With these in hand are ready to set up the Docker environment variables for Amazon Kineses access:

 bidder:
    image: "jacamars/rtb4free:v1"
    environment:
      GDPR_MODE: "false"
      
      AWSACCESSKEY: "AZIQSQ1223921"
      AWSSECRETKEY: "TYSSYYQ12891891-WE19"
      AWSREGION: "US-East-1"
      BROKERLIST: ""
      BIDSCHANNEL: "file://bids.json"

That's the setup for the Amazon portion. We could deleted BROKERLIST, since it's not really going to be used.

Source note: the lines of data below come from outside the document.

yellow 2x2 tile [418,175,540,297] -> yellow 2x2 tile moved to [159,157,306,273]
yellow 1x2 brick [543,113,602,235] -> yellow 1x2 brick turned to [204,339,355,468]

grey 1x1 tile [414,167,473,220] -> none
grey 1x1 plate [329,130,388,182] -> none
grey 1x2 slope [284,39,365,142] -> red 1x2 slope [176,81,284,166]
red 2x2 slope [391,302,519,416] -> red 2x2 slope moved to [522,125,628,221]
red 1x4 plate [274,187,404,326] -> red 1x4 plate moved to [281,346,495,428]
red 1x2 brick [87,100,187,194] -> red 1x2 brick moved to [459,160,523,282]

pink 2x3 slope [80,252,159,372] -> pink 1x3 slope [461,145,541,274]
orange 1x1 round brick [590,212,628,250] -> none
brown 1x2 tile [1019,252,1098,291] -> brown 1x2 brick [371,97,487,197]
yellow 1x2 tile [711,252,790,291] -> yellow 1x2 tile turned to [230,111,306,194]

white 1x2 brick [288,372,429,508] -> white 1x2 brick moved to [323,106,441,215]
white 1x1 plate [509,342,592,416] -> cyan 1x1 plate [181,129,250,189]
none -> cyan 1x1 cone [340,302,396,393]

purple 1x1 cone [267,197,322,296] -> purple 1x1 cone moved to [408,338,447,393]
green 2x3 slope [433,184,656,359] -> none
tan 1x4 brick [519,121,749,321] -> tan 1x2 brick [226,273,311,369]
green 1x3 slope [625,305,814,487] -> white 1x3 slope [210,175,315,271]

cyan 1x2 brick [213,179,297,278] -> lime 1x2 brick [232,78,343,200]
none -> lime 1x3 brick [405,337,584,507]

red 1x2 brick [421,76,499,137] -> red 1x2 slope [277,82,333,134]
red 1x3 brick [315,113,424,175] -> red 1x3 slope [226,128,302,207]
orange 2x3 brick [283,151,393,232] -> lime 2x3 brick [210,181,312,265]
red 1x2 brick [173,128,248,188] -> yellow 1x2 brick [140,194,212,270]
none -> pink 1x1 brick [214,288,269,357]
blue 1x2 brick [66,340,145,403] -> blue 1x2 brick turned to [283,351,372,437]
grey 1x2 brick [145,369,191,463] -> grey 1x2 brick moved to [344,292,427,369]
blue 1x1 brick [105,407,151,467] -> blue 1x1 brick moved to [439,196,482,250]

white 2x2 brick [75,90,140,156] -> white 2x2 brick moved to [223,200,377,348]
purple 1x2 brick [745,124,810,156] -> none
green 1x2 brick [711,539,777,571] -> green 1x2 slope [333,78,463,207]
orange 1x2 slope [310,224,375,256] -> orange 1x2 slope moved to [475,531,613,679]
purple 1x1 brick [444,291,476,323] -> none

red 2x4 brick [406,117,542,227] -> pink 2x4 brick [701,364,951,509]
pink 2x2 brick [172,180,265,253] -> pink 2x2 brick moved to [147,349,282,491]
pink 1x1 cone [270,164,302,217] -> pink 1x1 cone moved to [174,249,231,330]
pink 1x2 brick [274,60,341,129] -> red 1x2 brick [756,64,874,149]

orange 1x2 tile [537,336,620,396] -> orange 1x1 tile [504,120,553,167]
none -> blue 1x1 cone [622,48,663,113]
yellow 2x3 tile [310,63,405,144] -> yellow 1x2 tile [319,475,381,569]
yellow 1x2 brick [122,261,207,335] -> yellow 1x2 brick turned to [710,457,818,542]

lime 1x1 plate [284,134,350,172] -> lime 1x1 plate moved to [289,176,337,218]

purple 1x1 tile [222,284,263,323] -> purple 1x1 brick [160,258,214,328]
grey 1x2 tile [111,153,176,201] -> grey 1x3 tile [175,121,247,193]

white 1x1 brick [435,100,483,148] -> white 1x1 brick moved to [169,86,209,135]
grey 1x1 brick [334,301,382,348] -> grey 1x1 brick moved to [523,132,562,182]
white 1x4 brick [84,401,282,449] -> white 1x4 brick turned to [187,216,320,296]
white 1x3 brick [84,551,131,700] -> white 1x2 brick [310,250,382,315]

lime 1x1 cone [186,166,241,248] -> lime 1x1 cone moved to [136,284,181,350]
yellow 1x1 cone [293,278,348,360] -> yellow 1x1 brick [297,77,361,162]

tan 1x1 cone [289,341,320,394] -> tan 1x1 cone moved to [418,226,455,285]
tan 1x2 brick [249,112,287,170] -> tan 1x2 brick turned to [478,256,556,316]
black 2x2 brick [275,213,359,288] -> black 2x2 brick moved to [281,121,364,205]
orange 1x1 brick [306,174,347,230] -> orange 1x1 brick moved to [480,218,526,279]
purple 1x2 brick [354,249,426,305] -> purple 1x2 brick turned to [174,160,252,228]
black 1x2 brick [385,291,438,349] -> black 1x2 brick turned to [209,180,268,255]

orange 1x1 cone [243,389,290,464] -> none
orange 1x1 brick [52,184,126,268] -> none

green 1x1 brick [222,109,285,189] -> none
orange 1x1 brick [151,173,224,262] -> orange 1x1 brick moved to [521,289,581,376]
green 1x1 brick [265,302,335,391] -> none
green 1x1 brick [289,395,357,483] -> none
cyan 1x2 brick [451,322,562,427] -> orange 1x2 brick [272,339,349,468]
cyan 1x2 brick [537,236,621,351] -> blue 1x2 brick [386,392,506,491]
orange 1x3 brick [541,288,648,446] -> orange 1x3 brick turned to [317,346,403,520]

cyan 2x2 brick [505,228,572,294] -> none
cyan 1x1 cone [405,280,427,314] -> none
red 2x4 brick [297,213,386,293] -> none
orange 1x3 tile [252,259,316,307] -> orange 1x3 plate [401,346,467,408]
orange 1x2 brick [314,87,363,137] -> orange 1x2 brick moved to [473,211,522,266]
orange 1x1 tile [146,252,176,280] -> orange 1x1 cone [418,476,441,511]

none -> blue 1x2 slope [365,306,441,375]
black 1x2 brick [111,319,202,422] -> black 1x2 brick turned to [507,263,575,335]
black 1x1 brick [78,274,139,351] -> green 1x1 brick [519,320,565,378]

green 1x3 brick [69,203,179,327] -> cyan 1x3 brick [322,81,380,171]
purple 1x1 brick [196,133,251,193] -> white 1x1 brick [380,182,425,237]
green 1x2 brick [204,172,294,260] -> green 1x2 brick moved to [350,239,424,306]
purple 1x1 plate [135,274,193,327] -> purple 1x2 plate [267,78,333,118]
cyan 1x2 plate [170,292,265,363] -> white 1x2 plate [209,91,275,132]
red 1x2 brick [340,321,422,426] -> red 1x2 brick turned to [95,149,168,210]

Now we add in the Kineses definitions for all the logger topics:

  • $WINSCHANNEL - kafka://[$BROKERLIST]&topic=wins
  • $REQUESTSCHANNEL - kafka://[$BROKERLIST]&topic=requests
  • $CLICKSCHANNEL - kafka://[$BROKERLIST]&topic=clicks
  • $PIXELSCHANNEL - kafka://[$BROKERLIST]&topic=pixels
  • $VIDEOEVENTSCHANNEL - kafka://[$BROKERLIST]&topic=bids
  • $POSTBACKEVENTSCHANNEL - kafka://[$BROKERLIST]&topic=bids
  • $STATUSCHANNEL - kafka://[$BROKERLIST]&topic=status
  • $REASONSCHANNEL - kafka://[$BROKERLIST]&topic=reasons
  • $LOGCHANNEL - kafka://[$BROKERLIST]&topic=logs
  •  bidder:
        image: "jacamars/rtb4free:v1"
        environment:
          GDPR_MODE: "false"
          
          AWSACCESSKEY: "AZIQSQ1223921"
          AWSSECRETKEY: "TYSSYYQ12891891-WE19"
          AWSREGION: "US-East-1"
          
          BIDSCHANNEL: "kinesis://aws_access_key=$AWSACCESSKEY&aws_secret_key=$AWSSECRETKEY&records=10&sleep=250&topic=bids"
          WINSCHANNEL: "kinesis://aws_access_key=$AWSACCESSKEY&aws_secret_key=$AWSSECRETKEY&records=10&sleep=250&topic=wins"
          REQUESTSCHANNEL: "kinesis://aws_access_key=$AWSACCESSKEY&aws_secret_key=$AWSSECRETKEY&records=10&sleep=250&topic=requests"
          PIXELSSCHANNEL: "kinesis://aws_access_key=$AWSACCESSKEY&aws_secret_key=$AWSSECRETKEY&records=10&sleep=250&topic=pixels"
          VIDEOEVENTSSCHANNEL: "kinesis://aws_access_key=$AWSACCESSKEY&aws_secret_key=$AWSSECRETKEY&records=10&sleep=250&topic=events"
          POSTBACKEVENTSSCHANNEL: "kinesis://aws_access_key=$AWSACCESSKEY&aws_secret_key=$AWSSECRETKEY&records=10&sleep=250&topic=postback"
          STATUSCHANNEL: "kinesis://aws_access_key=$AWSACCESSKEY&aws_secret_key=$AWSSECRETKEY&records=10&sleep=250&topic=status"
          LOGSSCHANNEL: "kinesis://aws_access_key=$AWSACCESSKEY&aws_secret_key=$AWSSECRETKEY&records=10&sleep=250&topic=logs"
    

    Taking a look at the specification you can see the log components; here are their meanings:

    • aws_access_key - This is the account access key. We use the $AWSACCESSKEY value so we can pass that in also as an environment value. This reduces typing and cuts down on mistakes.
    • aws_secret_key - This is the account secret key. We use the $AWSSECRETKEY value so we can also pass this value in as an environment variable.
    • records - This is the number of records to buffer at once. Defailt is 10 records
    • sleep - This is the number of milliseconds to wait between writes. Default is 250 ms.
    • topic - This is the Kinesis stream name. Note, if the stream does not exist, the logger will attempt to create it for you.